[TEXTE À ANALYSER]:
****

Dialogues: les Hyènes en jupons

Dialogues est une série d’entretiens avec des nouvelles voix féministes de la blogosphère québécoise. Cette série inclura autant des blogues, des Tumblrs, des personnes écrivant sur différentes plateformes ou encore des personnes actives sur Twitter. 

Cette semaine, nous donnons la parole au tout nouveau collectif les Hyènes en Jupon.

1) Comment présenter en quelques mots votre blogue? D’où vient le titre?

Nous sommes avant tout un collectif féministe affinitaire. Notre démarche ne se limite pas seulement au blogue, bien que ce soit la facette du collectif qui est représentée sur le web. Nous souhaitons aussi avoir un impact au­-delà d’Internet à travers des événements et des actions militantes. Par exemple, nous avons appelé à un contingent féministe non­mixte à la manifestation anticapitaliste du 1er mai (fête internationale des travailleuses et travailleurs). Nous avons aussi distribué des tracts lors des fêtes nationales (24 juin et 1er juillet), afin de mettre de l’avant une critique féministe des nationalismes québécois et canadien. De plus, nous préparons une revue papier qui sera distribuée au début du mois de septembre et qui traitera du sexisme ordinaire. Nous lancerons également bientôt un deuxième blog qui invitera les femmes à partager et dénoncer leurs expériences quotidiennes de sexisme, en mettant de l’avant leurs stratégies de résistance.

Clash of the HyenasAu sujet du nom du collectif, qui est aussi le titre du blog, il s’agit d’une récupération d’un terme utilisé auparavant pour insulter les féministes. En Angleterre au 19e siècle, Mary Wollstonecraft a été qualifiée de « hyena in petticoats », soit un animal considéré comme agressif et portant des jupons. L’insulte a également été utilisée au Québec par Henri Bourassa, fondateur du journal Le Devoir, contre les Canadiennes qui réclamaient le droit de vote au fédéral au début du 20e siècle. Comme plusieurs féministes contemporaines, nous avons décidé de récupérer cette appellation pour en montrer le côté positif; soit l’aspect rassembleur des hyènes qui font tout en bande.

2) Comme vous êtes un blogue collectif, quel est votre fonctionnement? Pourquoi l’anonymat des billets de blogue?

****

[DONNÉES FOURNIES]:
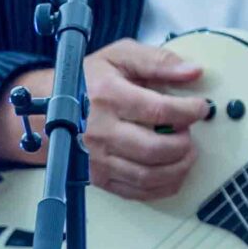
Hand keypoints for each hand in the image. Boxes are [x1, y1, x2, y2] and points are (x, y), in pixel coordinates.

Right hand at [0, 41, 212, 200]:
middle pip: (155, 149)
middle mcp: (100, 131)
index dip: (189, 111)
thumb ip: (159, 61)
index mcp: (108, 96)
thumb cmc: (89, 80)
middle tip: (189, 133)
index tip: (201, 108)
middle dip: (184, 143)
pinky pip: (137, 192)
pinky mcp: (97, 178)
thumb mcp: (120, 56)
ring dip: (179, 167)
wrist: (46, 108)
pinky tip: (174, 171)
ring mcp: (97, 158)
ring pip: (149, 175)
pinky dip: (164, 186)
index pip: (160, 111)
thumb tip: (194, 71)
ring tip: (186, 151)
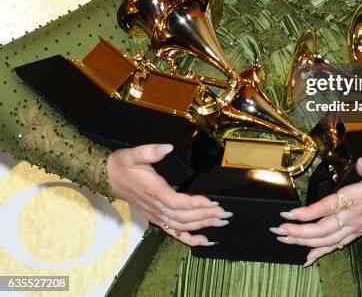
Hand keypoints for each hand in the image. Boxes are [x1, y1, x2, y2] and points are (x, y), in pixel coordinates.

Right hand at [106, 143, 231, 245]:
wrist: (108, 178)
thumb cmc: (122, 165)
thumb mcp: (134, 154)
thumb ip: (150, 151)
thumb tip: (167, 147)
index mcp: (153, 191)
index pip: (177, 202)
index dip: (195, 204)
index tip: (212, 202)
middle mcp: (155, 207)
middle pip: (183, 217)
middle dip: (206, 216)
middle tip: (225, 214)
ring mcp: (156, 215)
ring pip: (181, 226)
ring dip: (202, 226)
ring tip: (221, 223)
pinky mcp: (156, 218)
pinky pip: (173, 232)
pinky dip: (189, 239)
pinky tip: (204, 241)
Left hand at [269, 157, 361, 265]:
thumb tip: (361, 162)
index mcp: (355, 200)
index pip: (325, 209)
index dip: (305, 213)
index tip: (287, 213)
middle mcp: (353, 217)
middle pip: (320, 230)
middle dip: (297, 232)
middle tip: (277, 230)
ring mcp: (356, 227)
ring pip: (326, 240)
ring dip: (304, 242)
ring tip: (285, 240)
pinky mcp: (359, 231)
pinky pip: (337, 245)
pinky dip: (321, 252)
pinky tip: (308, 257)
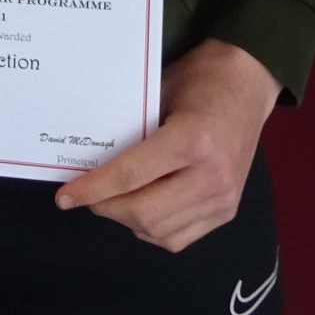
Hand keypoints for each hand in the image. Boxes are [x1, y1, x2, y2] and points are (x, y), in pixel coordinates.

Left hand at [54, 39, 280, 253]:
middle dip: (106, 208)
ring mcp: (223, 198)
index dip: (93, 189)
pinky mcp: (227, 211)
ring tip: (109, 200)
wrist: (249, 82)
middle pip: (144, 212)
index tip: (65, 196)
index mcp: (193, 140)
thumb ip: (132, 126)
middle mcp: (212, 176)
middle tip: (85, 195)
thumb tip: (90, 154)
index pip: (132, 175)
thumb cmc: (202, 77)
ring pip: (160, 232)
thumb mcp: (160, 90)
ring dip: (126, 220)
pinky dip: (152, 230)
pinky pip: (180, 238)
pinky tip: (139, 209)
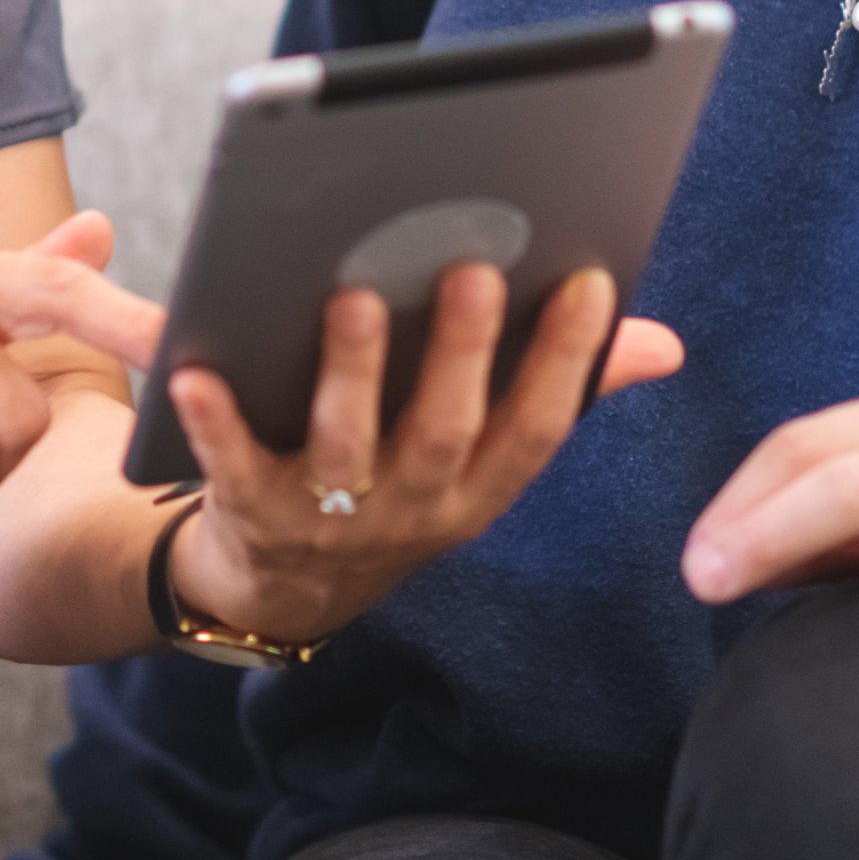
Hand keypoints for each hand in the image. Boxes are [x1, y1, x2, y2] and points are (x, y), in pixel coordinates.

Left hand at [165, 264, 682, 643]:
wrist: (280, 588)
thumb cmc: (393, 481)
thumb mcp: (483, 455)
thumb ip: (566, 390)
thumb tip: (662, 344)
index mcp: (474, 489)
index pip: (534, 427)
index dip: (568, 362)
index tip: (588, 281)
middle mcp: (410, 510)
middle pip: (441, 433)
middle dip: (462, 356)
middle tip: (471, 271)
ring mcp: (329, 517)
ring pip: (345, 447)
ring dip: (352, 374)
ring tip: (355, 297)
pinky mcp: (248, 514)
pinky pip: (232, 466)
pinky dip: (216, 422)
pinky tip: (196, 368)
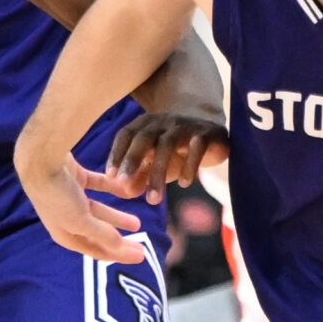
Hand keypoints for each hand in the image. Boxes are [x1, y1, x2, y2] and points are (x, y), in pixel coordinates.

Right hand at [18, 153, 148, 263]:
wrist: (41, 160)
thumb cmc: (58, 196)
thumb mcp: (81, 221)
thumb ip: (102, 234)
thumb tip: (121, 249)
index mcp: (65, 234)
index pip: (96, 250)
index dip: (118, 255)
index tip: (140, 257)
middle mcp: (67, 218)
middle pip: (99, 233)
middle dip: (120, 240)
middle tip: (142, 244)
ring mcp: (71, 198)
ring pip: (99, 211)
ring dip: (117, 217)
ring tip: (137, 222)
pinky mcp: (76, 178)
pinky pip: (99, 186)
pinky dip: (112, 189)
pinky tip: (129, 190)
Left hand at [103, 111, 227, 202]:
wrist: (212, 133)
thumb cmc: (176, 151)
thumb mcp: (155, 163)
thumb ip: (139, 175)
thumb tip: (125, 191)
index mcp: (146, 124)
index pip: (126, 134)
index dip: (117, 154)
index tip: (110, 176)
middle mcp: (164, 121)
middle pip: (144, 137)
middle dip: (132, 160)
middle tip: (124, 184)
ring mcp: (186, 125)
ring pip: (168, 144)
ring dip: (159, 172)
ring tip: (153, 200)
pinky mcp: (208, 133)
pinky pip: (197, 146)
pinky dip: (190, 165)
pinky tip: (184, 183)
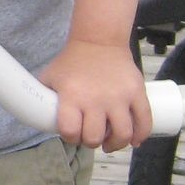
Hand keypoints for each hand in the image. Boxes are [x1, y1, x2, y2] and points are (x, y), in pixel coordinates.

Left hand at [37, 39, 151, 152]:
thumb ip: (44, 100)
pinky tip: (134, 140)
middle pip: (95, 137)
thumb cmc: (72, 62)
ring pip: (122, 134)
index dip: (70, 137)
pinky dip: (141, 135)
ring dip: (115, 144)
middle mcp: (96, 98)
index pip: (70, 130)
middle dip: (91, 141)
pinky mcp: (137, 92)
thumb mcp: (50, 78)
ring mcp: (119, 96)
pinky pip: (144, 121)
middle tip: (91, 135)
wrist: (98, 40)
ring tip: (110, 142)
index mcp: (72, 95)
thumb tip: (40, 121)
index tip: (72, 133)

****

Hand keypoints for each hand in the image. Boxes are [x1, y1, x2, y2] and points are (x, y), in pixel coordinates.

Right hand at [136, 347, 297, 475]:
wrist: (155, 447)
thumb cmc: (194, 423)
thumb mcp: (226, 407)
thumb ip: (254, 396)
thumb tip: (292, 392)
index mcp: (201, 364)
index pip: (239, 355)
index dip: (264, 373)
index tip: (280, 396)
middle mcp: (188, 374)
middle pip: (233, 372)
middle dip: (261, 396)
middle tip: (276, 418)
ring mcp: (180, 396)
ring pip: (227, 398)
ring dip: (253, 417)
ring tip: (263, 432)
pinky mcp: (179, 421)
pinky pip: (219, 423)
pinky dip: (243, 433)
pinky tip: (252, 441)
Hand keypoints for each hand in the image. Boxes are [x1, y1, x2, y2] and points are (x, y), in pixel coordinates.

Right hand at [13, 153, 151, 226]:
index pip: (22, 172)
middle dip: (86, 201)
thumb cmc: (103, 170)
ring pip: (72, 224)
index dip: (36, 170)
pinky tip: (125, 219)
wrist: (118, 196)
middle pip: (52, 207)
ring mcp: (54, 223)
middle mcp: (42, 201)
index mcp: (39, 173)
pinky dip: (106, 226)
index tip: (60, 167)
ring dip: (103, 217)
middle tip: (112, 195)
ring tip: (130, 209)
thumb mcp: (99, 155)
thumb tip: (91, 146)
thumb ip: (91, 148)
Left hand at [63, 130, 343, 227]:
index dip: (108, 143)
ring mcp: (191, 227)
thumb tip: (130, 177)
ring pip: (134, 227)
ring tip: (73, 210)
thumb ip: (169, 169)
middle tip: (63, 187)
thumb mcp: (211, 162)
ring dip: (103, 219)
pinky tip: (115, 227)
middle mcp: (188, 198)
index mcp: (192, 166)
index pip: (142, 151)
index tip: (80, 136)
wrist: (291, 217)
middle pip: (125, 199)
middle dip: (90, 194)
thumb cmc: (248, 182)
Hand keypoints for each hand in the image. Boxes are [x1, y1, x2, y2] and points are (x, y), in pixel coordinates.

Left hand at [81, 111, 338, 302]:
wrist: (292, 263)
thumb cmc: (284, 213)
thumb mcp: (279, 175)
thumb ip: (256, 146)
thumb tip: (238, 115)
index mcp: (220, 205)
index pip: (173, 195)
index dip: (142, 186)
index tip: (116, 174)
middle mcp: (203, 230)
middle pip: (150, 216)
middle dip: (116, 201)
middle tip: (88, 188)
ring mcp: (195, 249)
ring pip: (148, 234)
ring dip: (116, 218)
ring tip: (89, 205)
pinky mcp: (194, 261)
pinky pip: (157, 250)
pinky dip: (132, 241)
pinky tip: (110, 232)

****

[EXERCICES]:
(1) Répondez aux questions suivantes à partir de l'entretien avec les Hyènes en jupons.
(a) De quel sujet traitera la revue papier que prépare le collectif ?
(b) Quel journal Henri Bourassa a-t-il fondé ?
(c) Lors de quelles fêtes nationales le collectif a-t-il distribué des tracts ?
(2) Traduisez en anglais cette phrase de l'entretien avec les Hyènes en jupons : « Nous souhaitons aussi avoir un impact au-delà d'Internet à travers des événements et des actions militantes. »
(3) Relevez toutes les dates de l'entretien avec les Hyènes en jupons qui sont formées d'un jour et d'un mois.

[CORRIGÉ PAR EXERCICE]:
(1)
(a) Du sexisme ordinaire.
(b) Le Devoir.
(c) Les fêtes nationales du 24 juin et du 1er juillet.

(2) We also want to have an impact beyond the Internet through events and activist actions.

(3) 1er mai, 24 juin, 1er juillet